During that time I will be finishing up The Future Imagined Differently issue of About Place Journal. It is going to have interesting art, writing, music–it will go live the first week of October.
And starting on October 25, WORDS SUNDAY returns to Calabar Imports Bed-Stuy on Tompkins Avenue which is becoming a nice place to walk about –new bars, restaurants,boutiques, but I miss Mr. Jimmy’s wonderful old fashioned variety store which was hijacked by developers. Indeed, there has been a lot of developers hijacking of space and time and beauty in this neighborhood-the “new builds” are uniformly boring, bland, sad and they all charge too much. The mostly young White people who give away considerable chunks of change for these boring, bland buildings are not hipsters or particularly hip they just look sort of generic as a White guy I heard describe a White woman on the train the other day. I was surprised. But its 2015 and the ways in which things shape shift are definitely on the unexpected side. First up: JP Howard and Nicole Callihan.

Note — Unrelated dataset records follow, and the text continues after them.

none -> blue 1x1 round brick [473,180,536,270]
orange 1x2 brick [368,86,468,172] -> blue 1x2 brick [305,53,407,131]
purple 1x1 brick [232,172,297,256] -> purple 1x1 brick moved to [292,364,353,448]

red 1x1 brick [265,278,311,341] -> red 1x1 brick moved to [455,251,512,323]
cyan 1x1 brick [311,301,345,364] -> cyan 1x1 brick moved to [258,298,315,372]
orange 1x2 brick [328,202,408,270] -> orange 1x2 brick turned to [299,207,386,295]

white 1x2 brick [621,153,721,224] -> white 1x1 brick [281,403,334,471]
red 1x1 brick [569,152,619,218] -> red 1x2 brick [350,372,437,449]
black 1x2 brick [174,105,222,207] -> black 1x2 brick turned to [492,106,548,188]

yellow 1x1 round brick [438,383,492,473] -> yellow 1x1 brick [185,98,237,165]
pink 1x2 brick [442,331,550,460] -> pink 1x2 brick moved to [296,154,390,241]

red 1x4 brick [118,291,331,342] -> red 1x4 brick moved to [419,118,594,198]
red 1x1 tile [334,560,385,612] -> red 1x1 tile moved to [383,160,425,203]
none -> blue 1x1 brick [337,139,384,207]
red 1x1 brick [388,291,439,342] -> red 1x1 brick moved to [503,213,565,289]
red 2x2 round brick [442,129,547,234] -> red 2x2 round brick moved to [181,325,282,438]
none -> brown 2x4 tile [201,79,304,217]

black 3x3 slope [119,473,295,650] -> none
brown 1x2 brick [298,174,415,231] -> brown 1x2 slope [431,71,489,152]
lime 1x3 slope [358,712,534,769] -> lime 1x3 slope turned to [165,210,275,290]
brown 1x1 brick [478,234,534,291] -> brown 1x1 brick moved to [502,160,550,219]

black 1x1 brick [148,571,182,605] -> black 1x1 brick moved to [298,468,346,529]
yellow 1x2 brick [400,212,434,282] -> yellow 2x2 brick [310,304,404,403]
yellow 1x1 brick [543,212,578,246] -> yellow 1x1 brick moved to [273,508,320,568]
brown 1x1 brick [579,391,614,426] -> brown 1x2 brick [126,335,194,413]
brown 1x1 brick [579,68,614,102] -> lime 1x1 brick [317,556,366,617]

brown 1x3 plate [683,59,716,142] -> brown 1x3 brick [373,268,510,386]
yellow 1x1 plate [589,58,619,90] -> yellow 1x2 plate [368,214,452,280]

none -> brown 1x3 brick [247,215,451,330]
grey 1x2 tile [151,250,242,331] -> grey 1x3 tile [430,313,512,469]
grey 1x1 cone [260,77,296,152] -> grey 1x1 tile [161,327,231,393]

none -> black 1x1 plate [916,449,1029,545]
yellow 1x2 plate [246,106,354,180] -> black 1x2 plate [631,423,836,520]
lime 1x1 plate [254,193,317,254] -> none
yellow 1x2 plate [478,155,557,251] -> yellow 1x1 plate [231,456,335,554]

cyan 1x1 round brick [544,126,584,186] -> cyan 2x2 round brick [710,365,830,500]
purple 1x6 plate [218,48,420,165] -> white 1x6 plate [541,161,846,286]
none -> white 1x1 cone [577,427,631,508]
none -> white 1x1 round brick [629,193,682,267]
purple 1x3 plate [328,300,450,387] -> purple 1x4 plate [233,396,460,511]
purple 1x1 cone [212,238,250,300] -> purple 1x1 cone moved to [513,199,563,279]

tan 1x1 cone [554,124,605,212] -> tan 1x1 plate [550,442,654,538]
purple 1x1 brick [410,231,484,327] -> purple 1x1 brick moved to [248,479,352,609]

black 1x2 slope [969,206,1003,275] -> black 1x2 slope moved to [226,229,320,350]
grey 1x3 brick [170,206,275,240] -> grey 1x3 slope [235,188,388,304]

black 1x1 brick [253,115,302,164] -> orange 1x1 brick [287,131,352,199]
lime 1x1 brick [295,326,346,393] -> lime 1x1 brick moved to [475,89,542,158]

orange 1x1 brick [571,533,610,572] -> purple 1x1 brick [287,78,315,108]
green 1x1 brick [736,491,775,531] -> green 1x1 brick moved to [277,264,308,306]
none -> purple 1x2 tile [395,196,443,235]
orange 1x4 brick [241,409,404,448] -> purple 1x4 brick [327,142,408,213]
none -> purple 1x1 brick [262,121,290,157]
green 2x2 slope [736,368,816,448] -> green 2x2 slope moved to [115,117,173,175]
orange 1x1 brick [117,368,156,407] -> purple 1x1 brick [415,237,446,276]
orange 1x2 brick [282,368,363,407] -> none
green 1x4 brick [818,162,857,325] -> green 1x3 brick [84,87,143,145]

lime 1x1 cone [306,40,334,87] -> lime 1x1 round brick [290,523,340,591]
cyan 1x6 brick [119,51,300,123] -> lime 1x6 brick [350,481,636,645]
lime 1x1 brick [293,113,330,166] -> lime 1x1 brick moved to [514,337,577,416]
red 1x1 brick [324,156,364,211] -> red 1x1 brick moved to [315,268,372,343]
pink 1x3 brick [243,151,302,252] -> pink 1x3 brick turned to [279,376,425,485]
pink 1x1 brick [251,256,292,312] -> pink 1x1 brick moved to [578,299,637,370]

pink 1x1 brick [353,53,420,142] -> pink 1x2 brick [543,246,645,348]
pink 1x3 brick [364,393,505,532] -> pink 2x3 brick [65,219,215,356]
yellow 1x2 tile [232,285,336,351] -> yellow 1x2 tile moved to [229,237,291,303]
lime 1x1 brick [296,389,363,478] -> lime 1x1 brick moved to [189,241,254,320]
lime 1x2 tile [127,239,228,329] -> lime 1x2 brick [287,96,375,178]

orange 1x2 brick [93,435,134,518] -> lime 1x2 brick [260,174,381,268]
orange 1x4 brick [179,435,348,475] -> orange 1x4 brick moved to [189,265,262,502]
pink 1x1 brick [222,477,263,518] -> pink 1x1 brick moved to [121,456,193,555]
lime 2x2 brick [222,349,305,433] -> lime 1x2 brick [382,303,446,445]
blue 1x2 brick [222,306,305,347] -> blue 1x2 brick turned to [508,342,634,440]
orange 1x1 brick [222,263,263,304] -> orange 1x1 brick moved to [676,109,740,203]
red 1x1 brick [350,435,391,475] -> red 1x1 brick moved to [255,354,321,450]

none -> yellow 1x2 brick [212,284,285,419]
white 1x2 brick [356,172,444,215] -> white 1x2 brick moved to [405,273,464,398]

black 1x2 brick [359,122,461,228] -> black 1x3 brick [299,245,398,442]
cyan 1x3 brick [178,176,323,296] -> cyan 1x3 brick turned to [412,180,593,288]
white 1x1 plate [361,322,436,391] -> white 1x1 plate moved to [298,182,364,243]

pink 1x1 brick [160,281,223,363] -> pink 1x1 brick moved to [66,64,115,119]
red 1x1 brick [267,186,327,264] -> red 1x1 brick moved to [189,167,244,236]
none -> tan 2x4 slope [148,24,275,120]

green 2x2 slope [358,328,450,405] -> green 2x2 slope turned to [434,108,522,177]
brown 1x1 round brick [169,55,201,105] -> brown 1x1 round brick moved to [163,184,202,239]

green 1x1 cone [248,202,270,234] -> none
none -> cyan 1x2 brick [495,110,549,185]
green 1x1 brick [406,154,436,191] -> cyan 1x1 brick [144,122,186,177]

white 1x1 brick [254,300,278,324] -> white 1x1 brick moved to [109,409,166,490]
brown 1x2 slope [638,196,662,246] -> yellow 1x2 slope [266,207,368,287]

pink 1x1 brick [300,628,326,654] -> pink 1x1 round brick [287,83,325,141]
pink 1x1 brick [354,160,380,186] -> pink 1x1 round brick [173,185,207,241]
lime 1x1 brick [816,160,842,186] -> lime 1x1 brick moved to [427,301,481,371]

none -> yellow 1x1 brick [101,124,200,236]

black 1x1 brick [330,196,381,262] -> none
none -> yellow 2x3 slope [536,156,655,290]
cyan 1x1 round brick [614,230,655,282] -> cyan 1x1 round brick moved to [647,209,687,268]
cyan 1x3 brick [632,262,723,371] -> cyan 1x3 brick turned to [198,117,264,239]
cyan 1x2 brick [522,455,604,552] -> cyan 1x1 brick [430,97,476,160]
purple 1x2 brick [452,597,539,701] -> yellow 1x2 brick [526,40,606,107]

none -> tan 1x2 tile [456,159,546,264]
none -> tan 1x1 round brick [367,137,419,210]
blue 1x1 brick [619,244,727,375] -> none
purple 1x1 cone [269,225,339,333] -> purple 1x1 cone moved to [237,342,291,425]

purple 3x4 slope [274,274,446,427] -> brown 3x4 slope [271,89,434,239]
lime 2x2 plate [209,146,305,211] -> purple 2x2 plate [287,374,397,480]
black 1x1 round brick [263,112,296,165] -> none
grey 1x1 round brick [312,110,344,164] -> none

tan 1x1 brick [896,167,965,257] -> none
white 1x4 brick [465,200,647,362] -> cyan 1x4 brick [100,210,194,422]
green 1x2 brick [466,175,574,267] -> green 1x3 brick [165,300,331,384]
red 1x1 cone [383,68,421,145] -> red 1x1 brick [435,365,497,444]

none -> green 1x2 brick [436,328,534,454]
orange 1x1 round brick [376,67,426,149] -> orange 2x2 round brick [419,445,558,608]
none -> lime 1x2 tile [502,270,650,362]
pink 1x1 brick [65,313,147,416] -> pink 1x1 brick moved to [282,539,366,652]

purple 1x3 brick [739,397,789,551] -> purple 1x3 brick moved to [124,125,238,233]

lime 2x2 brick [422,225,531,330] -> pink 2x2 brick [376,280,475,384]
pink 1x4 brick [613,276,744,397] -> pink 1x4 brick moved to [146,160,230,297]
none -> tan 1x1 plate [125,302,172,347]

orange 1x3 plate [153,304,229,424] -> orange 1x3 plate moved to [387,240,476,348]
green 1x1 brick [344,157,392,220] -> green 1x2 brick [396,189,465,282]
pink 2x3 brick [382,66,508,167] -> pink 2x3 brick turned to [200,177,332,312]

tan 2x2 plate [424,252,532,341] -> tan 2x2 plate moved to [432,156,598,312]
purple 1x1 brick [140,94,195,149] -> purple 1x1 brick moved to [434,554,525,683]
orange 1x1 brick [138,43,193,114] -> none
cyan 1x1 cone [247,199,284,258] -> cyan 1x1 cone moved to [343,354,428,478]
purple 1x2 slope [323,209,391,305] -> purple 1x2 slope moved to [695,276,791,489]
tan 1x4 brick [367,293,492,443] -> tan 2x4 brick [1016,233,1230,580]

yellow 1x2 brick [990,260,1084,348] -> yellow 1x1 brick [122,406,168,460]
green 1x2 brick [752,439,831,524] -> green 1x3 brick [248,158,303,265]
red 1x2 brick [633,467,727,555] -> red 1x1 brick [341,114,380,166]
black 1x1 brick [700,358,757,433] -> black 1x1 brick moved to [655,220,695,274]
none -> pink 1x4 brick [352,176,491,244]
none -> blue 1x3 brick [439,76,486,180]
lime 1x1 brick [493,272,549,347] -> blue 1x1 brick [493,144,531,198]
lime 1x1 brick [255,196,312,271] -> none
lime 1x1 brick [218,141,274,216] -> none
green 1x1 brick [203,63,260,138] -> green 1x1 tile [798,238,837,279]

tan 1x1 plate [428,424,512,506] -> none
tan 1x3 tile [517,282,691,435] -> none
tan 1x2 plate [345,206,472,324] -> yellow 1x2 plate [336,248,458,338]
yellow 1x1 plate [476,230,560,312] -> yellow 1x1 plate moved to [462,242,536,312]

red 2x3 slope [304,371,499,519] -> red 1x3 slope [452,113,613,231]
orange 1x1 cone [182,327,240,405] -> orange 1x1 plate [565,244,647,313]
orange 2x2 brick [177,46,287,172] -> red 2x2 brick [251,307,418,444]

WORDS SUNDAY has presented in Bed-Stuy: Pulitzer Prize winning poet Gregory Pardlo; brilliant poet/performers: Janice Lowe, Alexis DeVeaux and Tai Allen. Plus poets: Rachel Levitsky, Michael H. Broder, Terence Degnan, Soraya Shalforoosh; Ekere Talle, Jason Schneiderman, Jacqueline Jones LaMon, Robin Messing, Renato Rosaldo, LaToya Jordan, R. Erica Doyle, Alan Felsensthal, Jacqueline Johnson and Janet Kaplan. I love that all of them either currently do or have lived/worked in Brooklyn.
I hope to see all kinds of great people at events I participate in or curate–It is a blessing to make work that people want to read and hear.
And I am deeply pleased to have my work in the great mix of work that is out now. White Pine Press has done a great job with my book and Sandra Payne’s art work sets the tone.